Sorting is always computationally intensive, you might need to do it but we want to minimize it. So, keeping aware about how much data we have and how often we’re asking to sort might lead us into choosing different data structures.

Sorting people by height —pleacher.com

The Built-In Sorting Functionality

When we’re sorting arrays, there are things you need to understand the built-in sort functionality.

First, Is the built-in sort functionality will look at how big your array is?. Your language may automatically switch between different sorting algorithms based on the size of the array.

Second, Is the built-in sort functionality will attempt to sort an existing array in place or will create another copy?. Most languages will attempt to sort an existing array in place, while a few will create new copy of the original array to contain the sorted array.

Sorting Custom Objects

In object orientated languages, you often have arrays of your own custom objects, not just arrays of simple numeric or even string values.

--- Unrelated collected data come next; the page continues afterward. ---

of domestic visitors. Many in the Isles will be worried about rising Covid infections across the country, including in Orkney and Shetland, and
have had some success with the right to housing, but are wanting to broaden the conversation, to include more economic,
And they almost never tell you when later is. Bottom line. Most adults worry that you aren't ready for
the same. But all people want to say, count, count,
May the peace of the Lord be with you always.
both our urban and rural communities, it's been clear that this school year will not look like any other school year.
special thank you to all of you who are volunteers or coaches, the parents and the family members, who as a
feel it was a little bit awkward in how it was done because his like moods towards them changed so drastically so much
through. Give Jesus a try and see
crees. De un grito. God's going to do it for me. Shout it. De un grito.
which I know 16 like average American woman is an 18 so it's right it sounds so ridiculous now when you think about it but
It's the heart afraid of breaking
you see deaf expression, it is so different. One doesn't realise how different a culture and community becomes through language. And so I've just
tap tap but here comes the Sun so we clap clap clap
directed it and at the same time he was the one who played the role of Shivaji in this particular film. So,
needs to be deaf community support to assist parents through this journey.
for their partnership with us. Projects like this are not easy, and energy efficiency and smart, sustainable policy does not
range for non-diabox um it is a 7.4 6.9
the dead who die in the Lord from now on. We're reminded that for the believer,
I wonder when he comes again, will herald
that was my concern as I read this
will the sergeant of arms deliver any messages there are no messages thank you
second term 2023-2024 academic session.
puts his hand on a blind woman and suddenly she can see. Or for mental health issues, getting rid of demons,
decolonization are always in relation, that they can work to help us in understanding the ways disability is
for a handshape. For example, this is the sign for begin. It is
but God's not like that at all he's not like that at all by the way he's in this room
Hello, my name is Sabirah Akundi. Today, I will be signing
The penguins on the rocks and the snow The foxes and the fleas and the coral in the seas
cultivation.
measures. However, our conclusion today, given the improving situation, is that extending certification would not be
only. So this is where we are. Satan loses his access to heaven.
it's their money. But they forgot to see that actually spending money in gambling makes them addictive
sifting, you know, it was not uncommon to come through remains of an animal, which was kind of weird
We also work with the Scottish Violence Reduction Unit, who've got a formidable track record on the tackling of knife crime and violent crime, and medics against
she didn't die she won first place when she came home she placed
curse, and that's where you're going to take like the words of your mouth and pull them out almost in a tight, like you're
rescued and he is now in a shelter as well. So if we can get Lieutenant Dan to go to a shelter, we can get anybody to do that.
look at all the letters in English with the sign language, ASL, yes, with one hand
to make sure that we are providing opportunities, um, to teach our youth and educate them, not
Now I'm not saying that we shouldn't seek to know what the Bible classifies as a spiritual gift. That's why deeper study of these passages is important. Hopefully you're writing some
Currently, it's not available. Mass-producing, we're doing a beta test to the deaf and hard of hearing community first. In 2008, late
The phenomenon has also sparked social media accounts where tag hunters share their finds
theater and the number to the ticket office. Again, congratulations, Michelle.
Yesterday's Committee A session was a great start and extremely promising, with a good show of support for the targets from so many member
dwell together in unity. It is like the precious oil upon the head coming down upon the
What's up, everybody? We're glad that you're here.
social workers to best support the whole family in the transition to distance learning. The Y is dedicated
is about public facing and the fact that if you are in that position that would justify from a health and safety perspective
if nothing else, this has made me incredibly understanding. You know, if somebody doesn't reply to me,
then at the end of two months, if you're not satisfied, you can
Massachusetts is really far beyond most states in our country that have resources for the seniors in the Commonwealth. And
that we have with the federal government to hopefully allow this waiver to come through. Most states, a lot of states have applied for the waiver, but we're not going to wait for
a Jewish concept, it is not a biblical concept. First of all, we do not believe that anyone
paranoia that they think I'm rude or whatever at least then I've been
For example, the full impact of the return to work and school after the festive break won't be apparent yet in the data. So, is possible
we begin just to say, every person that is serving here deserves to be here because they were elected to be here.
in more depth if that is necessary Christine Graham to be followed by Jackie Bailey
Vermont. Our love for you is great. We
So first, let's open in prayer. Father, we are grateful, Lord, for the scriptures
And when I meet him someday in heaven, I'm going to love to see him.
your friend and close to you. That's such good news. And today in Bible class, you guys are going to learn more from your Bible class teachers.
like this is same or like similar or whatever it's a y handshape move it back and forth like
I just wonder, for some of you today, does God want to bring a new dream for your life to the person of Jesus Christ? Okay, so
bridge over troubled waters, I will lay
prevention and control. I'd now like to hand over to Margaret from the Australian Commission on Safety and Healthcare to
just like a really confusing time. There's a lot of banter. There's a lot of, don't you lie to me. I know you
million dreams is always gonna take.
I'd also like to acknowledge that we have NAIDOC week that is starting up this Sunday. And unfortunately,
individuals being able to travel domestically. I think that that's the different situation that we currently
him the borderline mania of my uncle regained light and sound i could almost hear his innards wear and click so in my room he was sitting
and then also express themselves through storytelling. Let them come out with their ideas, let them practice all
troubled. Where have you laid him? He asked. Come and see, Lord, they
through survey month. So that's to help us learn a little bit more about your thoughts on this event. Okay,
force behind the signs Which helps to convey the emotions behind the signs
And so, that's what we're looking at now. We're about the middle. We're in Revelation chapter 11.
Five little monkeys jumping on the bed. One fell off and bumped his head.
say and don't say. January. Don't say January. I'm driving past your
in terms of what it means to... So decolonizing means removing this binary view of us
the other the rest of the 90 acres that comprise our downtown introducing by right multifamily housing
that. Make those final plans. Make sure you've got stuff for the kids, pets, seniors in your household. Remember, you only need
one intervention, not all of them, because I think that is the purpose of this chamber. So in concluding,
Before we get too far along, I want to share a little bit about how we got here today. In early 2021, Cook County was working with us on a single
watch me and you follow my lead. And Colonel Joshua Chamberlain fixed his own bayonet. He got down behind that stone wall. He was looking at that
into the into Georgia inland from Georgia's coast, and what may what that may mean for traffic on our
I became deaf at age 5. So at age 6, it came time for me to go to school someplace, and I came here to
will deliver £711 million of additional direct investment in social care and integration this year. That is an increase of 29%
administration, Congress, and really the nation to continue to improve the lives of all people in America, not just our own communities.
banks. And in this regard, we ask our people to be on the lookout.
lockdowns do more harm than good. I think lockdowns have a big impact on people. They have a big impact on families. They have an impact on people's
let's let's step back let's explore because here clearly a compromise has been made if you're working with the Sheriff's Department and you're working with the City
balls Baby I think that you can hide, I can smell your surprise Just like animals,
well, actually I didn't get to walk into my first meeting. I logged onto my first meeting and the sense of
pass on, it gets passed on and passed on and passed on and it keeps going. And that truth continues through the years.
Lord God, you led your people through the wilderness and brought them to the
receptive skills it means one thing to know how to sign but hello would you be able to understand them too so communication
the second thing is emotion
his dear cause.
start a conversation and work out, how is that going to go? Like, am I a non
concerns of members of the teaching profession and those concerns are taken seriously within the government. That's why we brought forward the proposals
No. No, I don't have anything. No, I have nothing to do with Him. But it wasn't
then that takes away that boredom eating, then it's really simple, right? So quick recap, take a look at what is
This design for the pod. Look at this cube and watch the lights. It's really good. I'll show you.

When you then ask that array to sort those objects using the built in sort functionality in the language. It simply won’t know how to do it. Because you need to provide a little more information on which property to sort accordingly.

So, for example, sort the users by their id, name, or birth date. This defines the object’s property to sort accordingly.

Usually only needs a few lines and it’s typically called a comparator, or compare function, or compare method.

Searching Arrays

If we wanted to know if a specific value exists somewhere in an array or not, we could loop over array elements, and check the value at that current position, and see if it’s equal to goal or not.

Keep searching even under the bed

The best case scenario is that the first element is the value we’re looking for. The worst case is that the value is at the end or does not appear anywhere in the array. This method is referred to as a linear search or a sequential search. This is an inelegant brute-force method.

While linear searches are simple to understand and they are easy to write and they will work, but, they’re slow. And the more elements you have, the slower they get.

Data Needs To Be Ordered

If there is no order, no predictable sequence to the values in the array, then, there may be no other options than check all the array elements.

But, if the data is ordered. If it has some kind of predictable sequence where the items are in strict ascending, or descending order. Then, there are much better options for searching than a linear search like binary search.

So, data must be ordered in a way so that we can use an algorithm other than linear search. Therefore, having some kind of order to those elements is more and more significant.

The Inherit Challenge of Data Structures

You may sometimes agree to use a slow search ability, because the only way of fixing that is to sort the array, which in turn will add a performance hit that it’s simply not worth it.

So, If you are going to search on an array once, It’s better to have a complexity of O(N) for linear search, than O(NLogN) for sorting + O(LogN) for searching. If, however, you are going to search a lot, then, you may first sort the array once at the beginning, and now, you can search with O(LogN) every time instead of linear search O(N).

You cannot have a data structure that is equally good in all situations. A naturally sorted data structure requires less time in searching for an element, and more time in inserting because it keeps the array sorted. While a basic array requires more time in searching, and less time in inserting elements to the end of the array.

Lists

Lists are pretty simple data structures. It’s structure keeps track of sequence of items.

It’s a collection of items (called nodes) ordered in a linear sequence.

These nodes don’t need to be allocated next to each other in the memory like an array is.

There is a general theoretical programming concept of a list, and there is the specific implementation of a list data structure, which may have taken this basic list idea and added a whole bunch of functionality. Lists are implemented either as linked lists (singly, doubly, circular, …) or as dynamic array.

An Array Vs A List

A list is a different kind of data structure from an array.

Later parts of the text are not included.